Another bid for success from the Bricusse/Newley team was The Good Old Bad Old Days (1972), which played 309 performances in the West End but never crossed the pond. It seemed to mark the beginning of a fallow period, for Bricusse turned out very little until 1978, when he contributed some songs to Superman: The Movie (“Can You Read My Mind?”) and The Revenge of the Pink Panther.

A highlight of Leslie Bricusse’s resumed activity was the score, written with Henry Mancini, to Blake Edwards’s 1982 film Victor/Victoria, for which he won a second Oscar®. He earned subsequent nominations for the songs “Life in a Looking Glass” (That’s Life, 1986), “Somewhere in My Memory” (Home Alone, 1990), and “When You’re Alone” (Hook, 1991).

Victor/Victoria was adapted for Broadway in the fall of 1995 and ran for 734 performances, with a succession of leading ladies that included Julie Andrews, Liza Minnelli, and Raquel Welch. Hot on its heels in 1997 was Jekyll and Hyde, written with Frank Wildhorn, which far outpaced it, running from April 1997 to January 2001 and earning a Tony® nomination for Best Book of a Musical.

In 1989 Bricusse received the Kennedy Award from the British Academy of Songwriters, and in the same year was inducted into the American Songwriters’ Hall of Fame, being the fourth Britisher ever to be so honored, after Noel Coward, John Lennon, and Paul McCartney. In 2001 he was made an Officer of the Order of the British Empire for his contributions to the film industry and the theatre.

Among the miscellaneous scores and screenplays Bricusse has had a hand in are Peter Pan; Harvey; Henry’s Wives; One Shining Moment; Sherlock Holmes; Santa Claus – The Movie; Home Alone I & II; Hook; and Tom & Jerry – The Movie.
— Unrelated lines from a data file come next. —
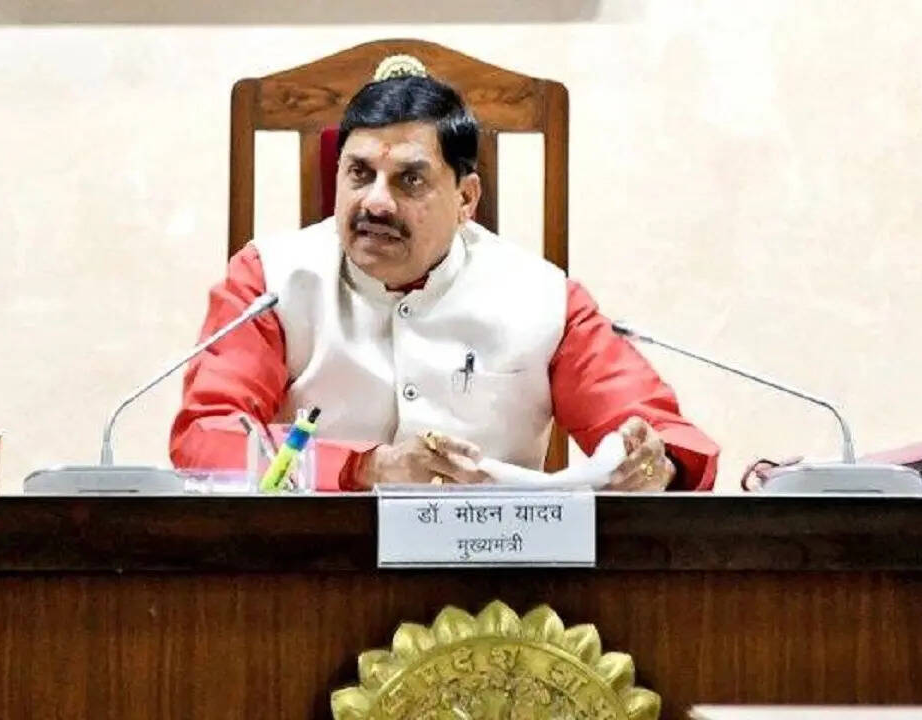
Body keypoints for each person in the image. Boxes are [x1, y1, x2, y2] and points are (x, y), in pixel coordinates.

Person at [170, 74, 719, 491]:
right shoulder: (268, 281)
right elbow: (207, 439)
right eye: (359, 173)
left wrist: (655, 465)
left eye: (410, 180)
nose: (375, 202)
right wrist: (365, 468)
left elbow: (659, 436)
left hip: (495, 580)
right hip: (311, 573)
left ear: (466, 199)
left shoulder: (543, 298)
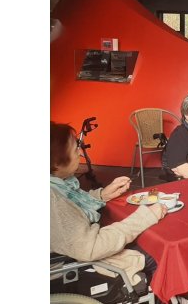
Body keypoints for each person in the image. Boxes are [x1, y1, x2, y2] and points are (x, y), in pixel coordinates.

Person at [50, 122, 165, 287]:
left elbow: (72, 208)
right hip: (78, 266)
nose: (80, 154)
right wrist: (146, 216)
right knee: (157, 253)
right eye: (75, 148)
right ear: (56, 162)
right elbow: (92, 247)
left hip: (77, 249)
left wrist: (103, 194)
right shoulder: (52, 200)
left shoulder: (58, 185)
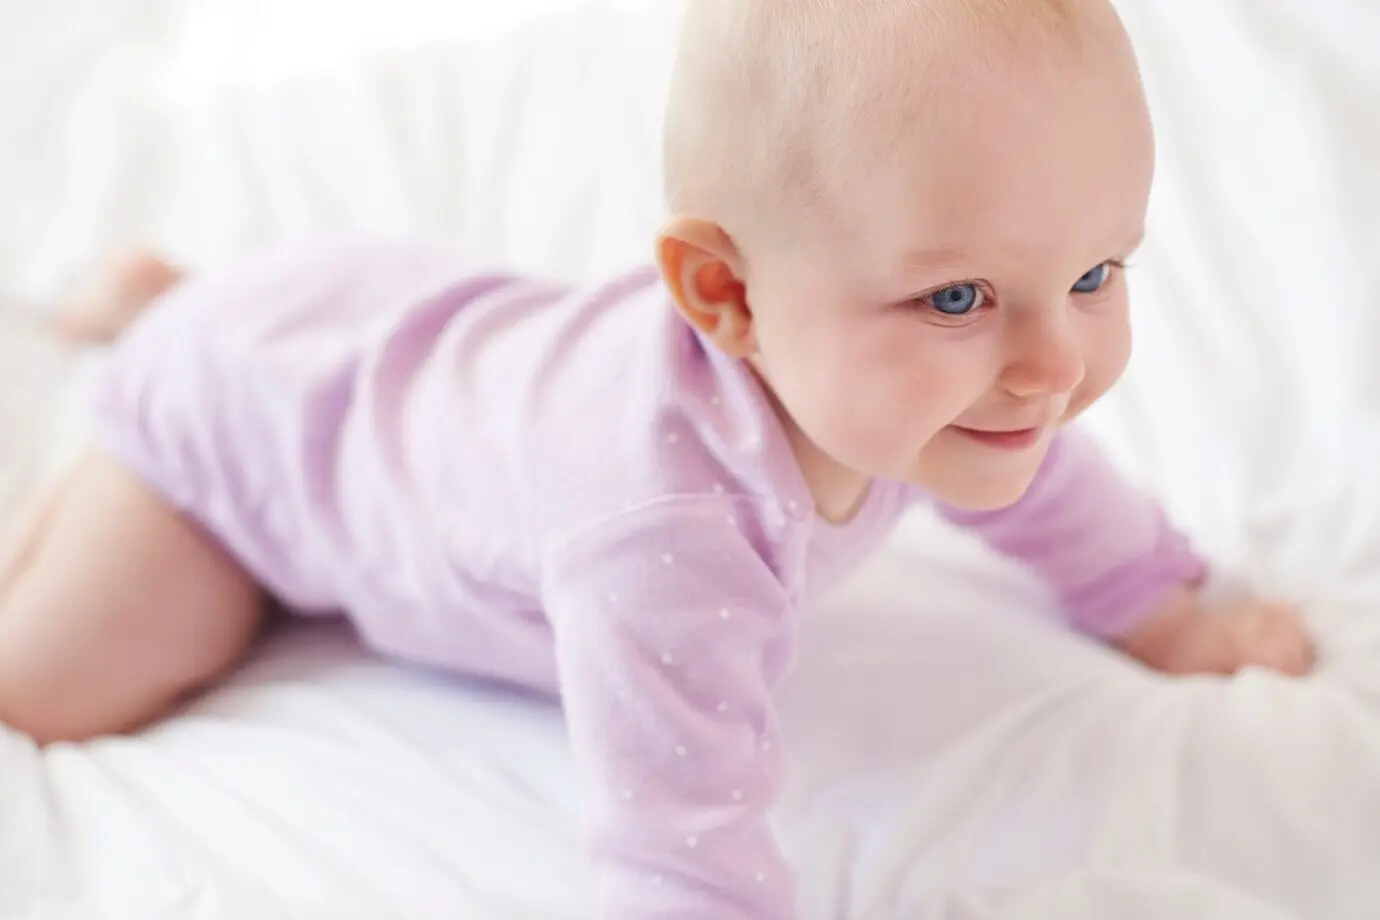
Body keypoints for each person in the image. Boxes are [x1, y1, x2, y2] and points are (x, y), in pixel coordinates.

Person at [2, 0, 1314, 917]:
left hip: (363, 320)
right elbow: (681, 841)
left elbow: (1041, 481)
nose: (1054, 365)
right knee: (47, 687)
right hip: (255, 439)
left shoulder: (913, 383)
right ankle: (158, 334)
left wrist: (1160, 609)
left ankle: (175, 295)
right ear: (723, 293)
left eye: (1096, 273)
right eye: (960, 296)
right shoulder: (666, 541)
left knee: (395, 355)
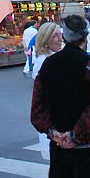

Besides Anthony Newley, Frank Sinatra, Nat King Cole, Judy Garland, Aretha Franklin, Barbra Streisand, Tony Bennett, Tom Jones, Petula Clark, Andy Williams, Rex Harrison, Kate Smith, Elaine Paige, Michael Feinstein, Bette Midler, Nancy Sinatra, Lena Horne, Sergio Mendes, Nina Simone, Dionne Warwick, Robert Goulet, Matt Monro, Harry Secombe, Ray Charles, Ethel Merman, Placido Domingo, Jennifer Holliday, Danny Kaye, Robbie Williams, Mariah Carey, Linda Eder, Diana Krall, Maureen McGovern, Celine Dion, Barbara Hendricks, Michael Bublé, The Moody Blues, Maroon 5, and The Black-Eyed Peas have all recorded material by Bricusse. The record holder is Sammy Davis, Jr., who recorded sixty of his songs.

Davis is the subject of one of the composer/plawright’s most recent projects, a musical biography titled Sammy. Bricusse has also recently collaborated again with Wildhorn in a musical adaptation of Cyrano de Bergerac, which premiered in Tokyo, in Japanese, in Spring 2009 but has not yet been produced elsewhere. For the future he plans one of his most ambitious undertakings to date, setting lyrics to the works of George Gershwin, to be called A Few Words with George. (He has already made a song cycle out of Tchaikovsky’s Nutcracker Suite.)

Bricusse and his wife, former actress Yvonne Romain, have homes in the south of France, Los Angeles, and in London.